Wissenschaftler haben gerade Zucker im Weltraum gefunden. Keine Süßigkeiten. Die chemische Art. Speziell Erythrulose. Es kommt auf der Erde in Himbeeren und Kiwis vor, hängt aber offenbar auch in einer Gaswolke in der Nähe des Herzens der Milchstraße. 26.000 Lichtjahre entfernt. Es ist das erste Mal, dass jemand ein Zuckermolekül zwischen Sternen schweben sieht.
Der Artikel landete in Nature Astronomy. Jetzt kommt der schwierige Teil.
Wie ist es dorthin gekommen?
Zucker ist lebensnotwendig. Sie speichern Energie. Sie bauen DNA und RNA auf. Sie sind jedoch zerbrechlich. Schwer von Grund auf herzustellen. Ob auf der frühen Erde oder tief in der Leere. Molekülwolken verändern die Gleichung. Izaskun Jiménez-Serra nennt sie riesige Chemiefabriken. Sie arbeitet für den spanischen Nationalen Forschungsrat. Sie leitet die Studie.
Diese Wolken sind nicht nur Staubhaufen. Sie bebrüten Sterne. Und Planeten. Und jetzt offenbar Rezepte.
Die Wolke selbst trägt den Namen G+0.693.0.027. Jiménez-Serra hält es für ein herausragendes Labor. Der Staub übernimmt die schwere Arbeit. Es blockiert ultraviolettes Licht. UV-Strahlen zerreißen Moleküle. Staubkörner schirmen die Chemie ab, die im Dunkeln abläuft. Die Temperaturen sinken. Es bildet sich Eis. Wasser. Kohlendioxid. Komplexe Strukturen beginnen sich zu stapeln.
Zwei große Gerichte in Spanien schauten hinein. Die Yebes 40 Meter und die IRAM 30 Meter. Sie schossen Radiowellen durch die Wolke. Radiowellen dringen direkt durch das Gas hindurch. Einige Moleküle, die in den Stoßwellen alter Supernovae gefangen waren, drehten sich. Wenn sie sich drehten, sendeten sie Radiolicht aus. Jedes Molekül hinterlässt eine Signatur. Ein barcodeartiges Muster im Spektrum.
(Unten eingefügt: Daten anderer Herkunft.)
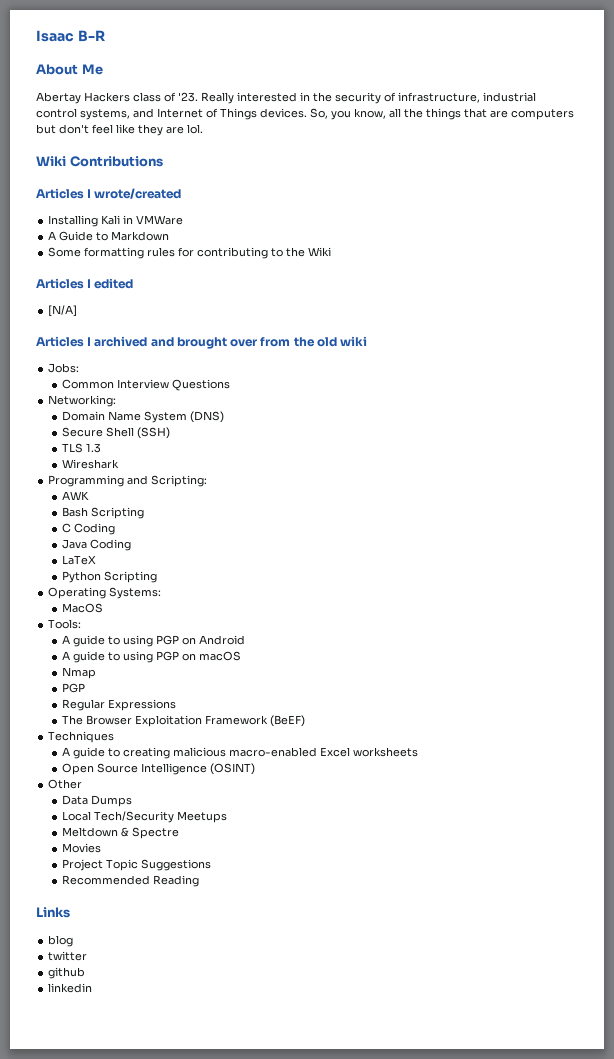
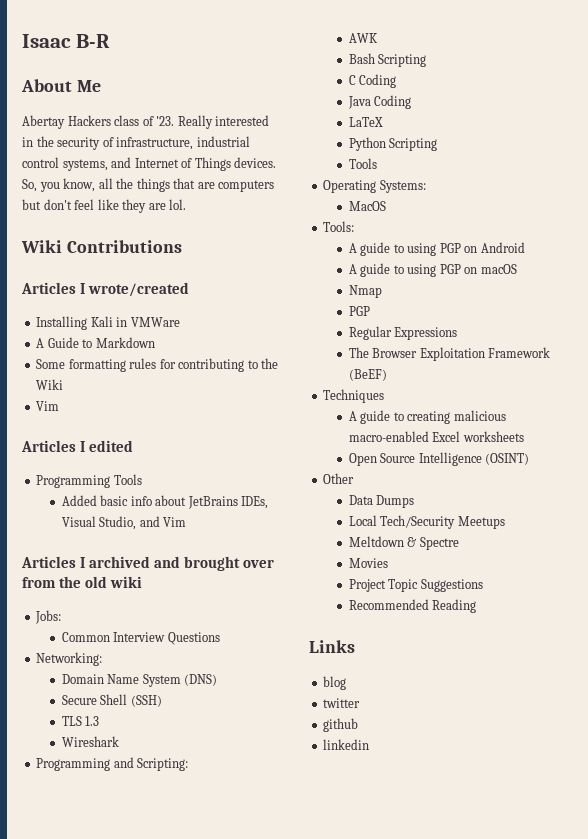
(332, 251) none -> [36,401,60,411] // Vim
[48,305,78,317] [N/A] -> [36,474,142,488] [61,495,269,509] [61,516,187,530] Programming Tools // Added basic info about JetBrains IDEs, Visual Studio, and Vim
(158, 577) none -> [348,158,377,169] // Tools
Nick Indriolo nennt diese Muster Kämme. Die Zähne zeigen Frequenzen. Aber es gibt einen Haken.
„Das Auffinden einzelner Moleküle kann kompliziert werden.“
Es gibt Hunderte anderer Signale, die gleichzeitig schreien. Sie müssen genau wissen, wonach Sie suchen. Auf der Erde. Erste.
Zucker ist schwierig zu messen. Sie sind sirupartig. Sie brennen, bevor man ihre Muster erkennen kann. Forscher haben kürzlich einen Trick herausgefunden. Sie mischten Zucker mit Talkumpuder. Verwandelte es in einen Feststoff. Der Laser hat es verdampft. Habe den Diagnoseausdruck erhalten.
Dann schaute sich Jiménez-Serras Team ihre Daten an. Sie fanden überall Erythrulose. Vier Kohlenstoffatome. Aber sie fanden fast nichts anderes. Kein Zucker mit drei Kohlenstoffatomen.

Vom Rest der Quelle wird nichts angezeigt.